Außerdem bin ich der festen Überzeugung, dass es mit etwas Denkarbeit auch möglich ist, für Laien auf den ersten Blick weniger zugängliche Sachverhalte so "auf den Punkt zu bringen", dass es einerseits weiter Fortgeschrittene inspirieren kann und andererseits auch weniger weit Fortgeschrittene das Gefühl, haben etwas zu verstehen.

Meine (längere Version der) Anmoderation zu Skrjabins neunter umfasst beispielsweise:

- Als Aufhänger das Zitat von Skrjabin: "Es wäre schrecklich für mich, nur als Komponist von Sonaten und Sinfonien in Erinnerung zu bleiben" (mit kurzer Kunstpause, damit das Publikum über diesen Satz nachdenken kann)... ein Danke an Troubadix für diese Idee :-D
- Als Erklärung dieses Zitats die Erklärung der Mysteriumsidee.
- Anschließend kurze Erklärung, dass Skrjabin in Geldnot war und deswegen Skizzen zum Mysterium kurzerhand in Klaviersonaten verpackte (das ist z.B. auch den wenigsten Profis hier bekannt).
- Eventuell die Erklärung der Grundidee der Sonate (Transformation des lyrischen zweiten Themas zu einem grotesken Marsch).
- Kurzes Erklären und Anspielen der einzelnen "Leitmotive" (hier ist z.B. den Leuten, die sich nicht intensiver mit der Neunten beschäftigt haben auch nicht klar, was die einzelnen Motive konkret zu bedeuten haben) .
- Erklärung, dass man bei Skrjabin weniger auf motivisch-thematische Arbeit hören sollte, als auf die "Orchestrierung" und den "Kontext" in den die einzelnen Motive eingewebt sind.
- Und dann kann es losgehen.

Nach meiner Erfahrung langweilt diese Moderation weder Profis noch überfordert sie Laien.

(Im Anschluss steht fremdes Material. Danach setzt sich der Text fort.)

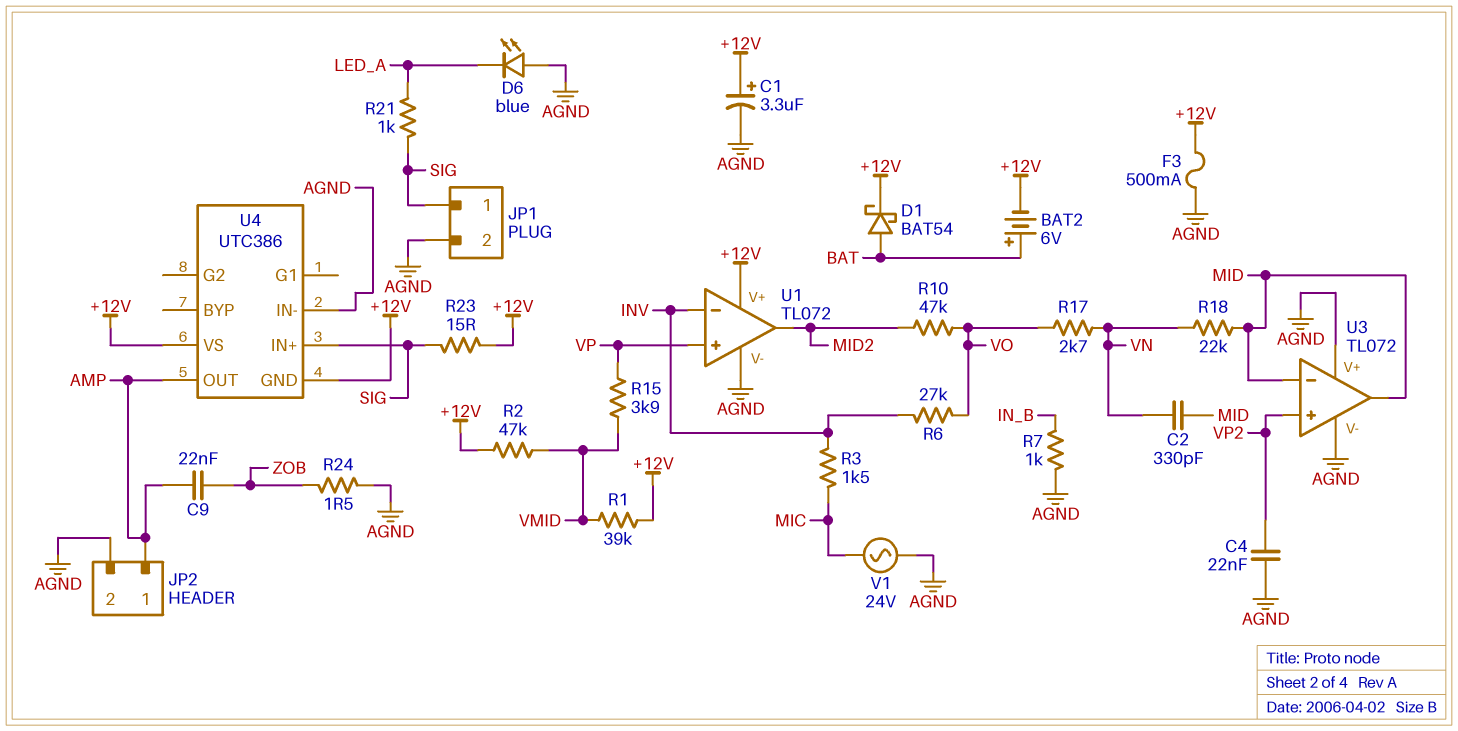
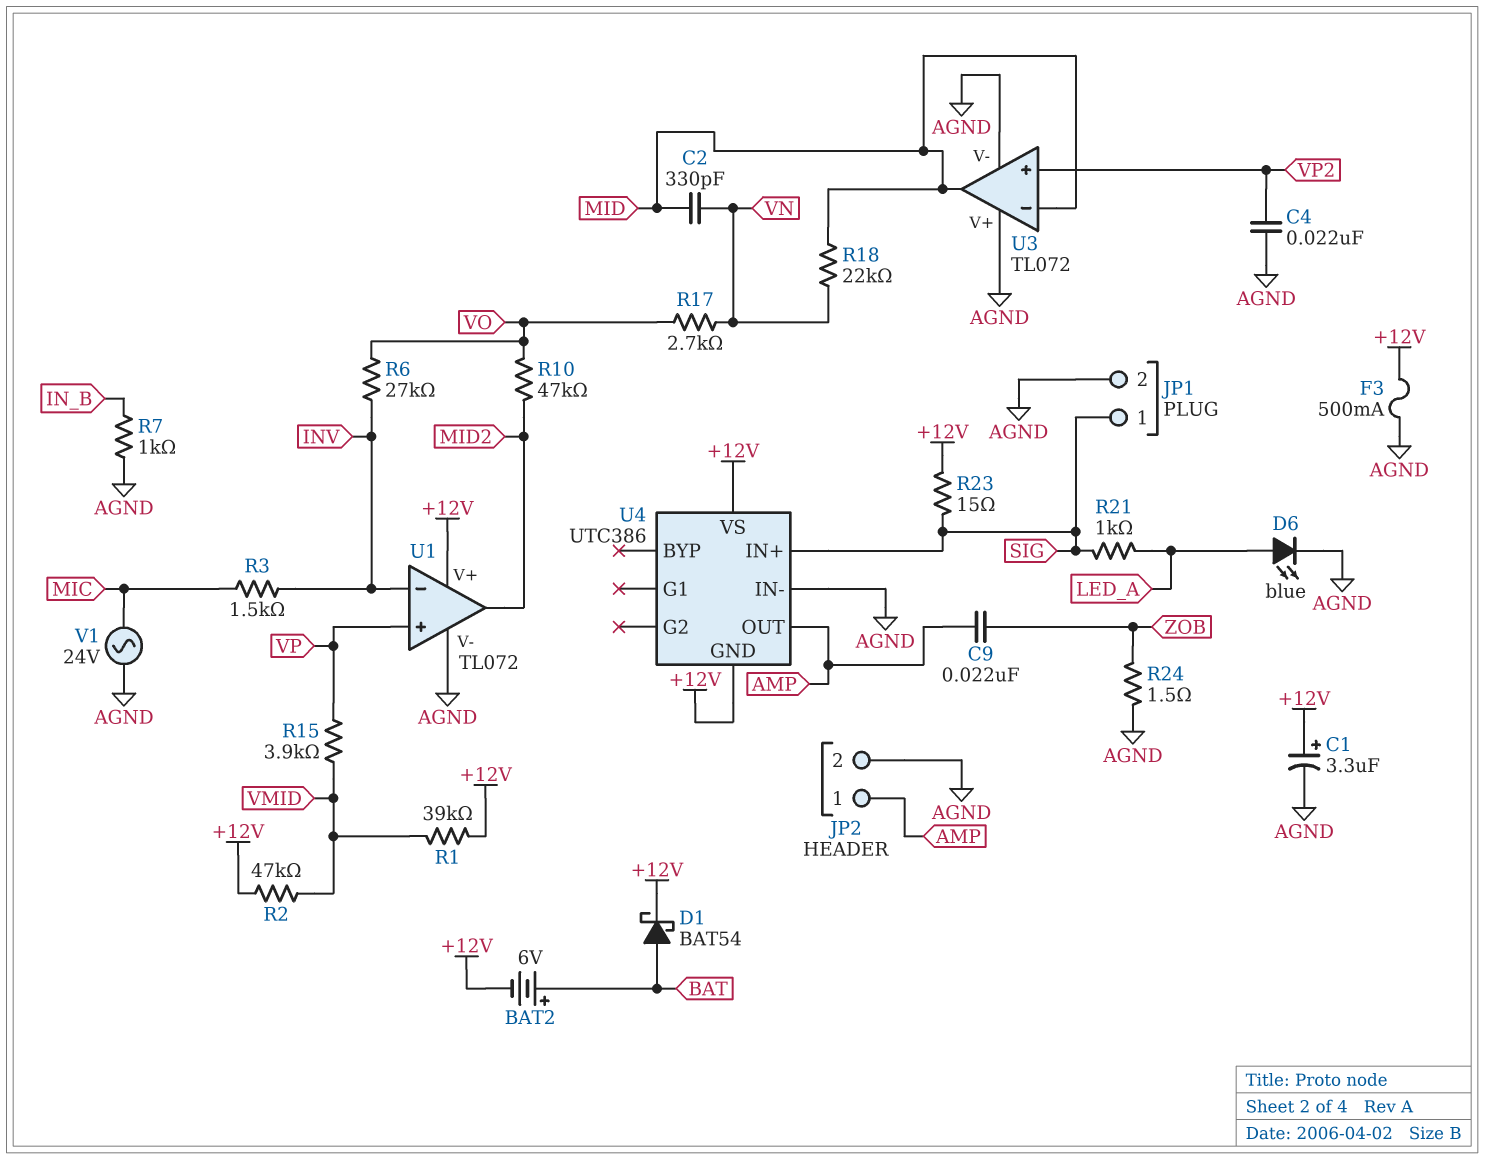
D6: LED blue (A AGND, K LED_A) -> LED blue (A LED_A, K AGND)

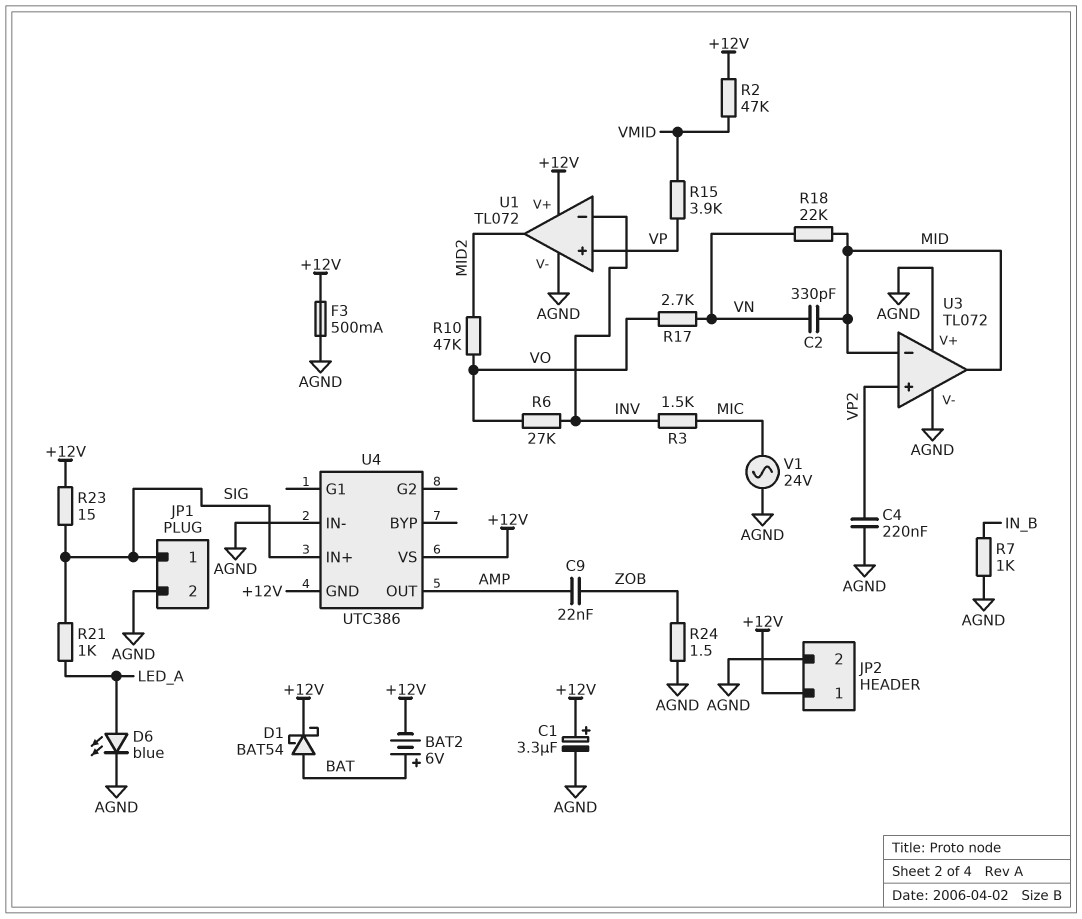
C4: 22nF (AGND, VP2) -> 220nF (AGND, VP2)
JP2 pin 1: AMP -> +12V
R1: 39k (+12V, VMID) -> none

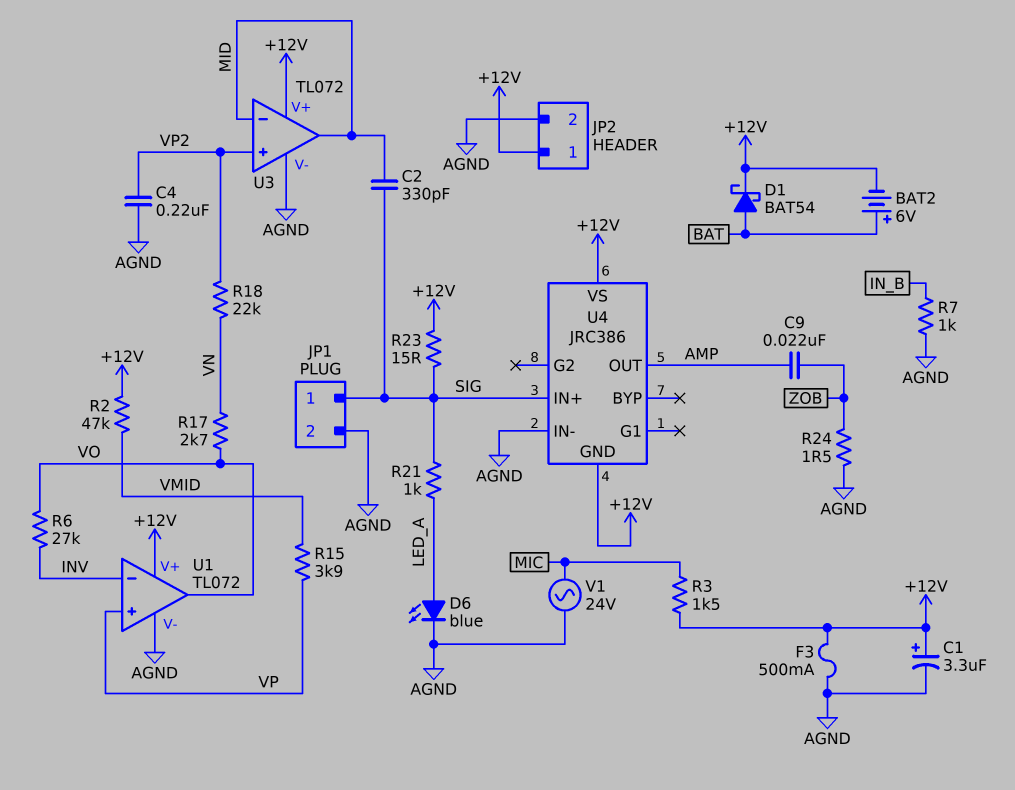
C2: 330pF (MID, VN) -> 330pF (MID, SIG)
R3: 1.5k (INV, MIC) -> 1.5k (+12V, MIC)
R10: 47k (MID2, VO) -> none
R18: 22k (MID, VN) -> 22k (VN, VP2)
U1 pin out: MID2 -> VO
U3 pin V+: AGND -> +12V
U4: UTC386 -> JRC386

Aber das ist nun vielleicht Off-Topic. Sorry! Wieder zurück zur zweiten Hälfte des 20. Jahrhunderts...
 
Zuletzt bearbeitet:
Das Problem ist weniger das zu finden, was man sagt als das, was man weglässt. Alleine über die Christmas-Suite könnte man zwei Stunden sprechen, ohne dass man sich wiederholen müsste. Und für Messiaen gilt dasselbe.

Danke auf jeden Fall für eure Anregungen - ich werde versuchen in jeweils 5-10 Minuten etwas zu vermitteln, was neugierig macht und was man hörend im jeweiligen Stück wiederfinden kann. Ob es dann gelungen ist, darüber werde ich nach dem Konzert sicher ein paar Rückmeldungen bekommen.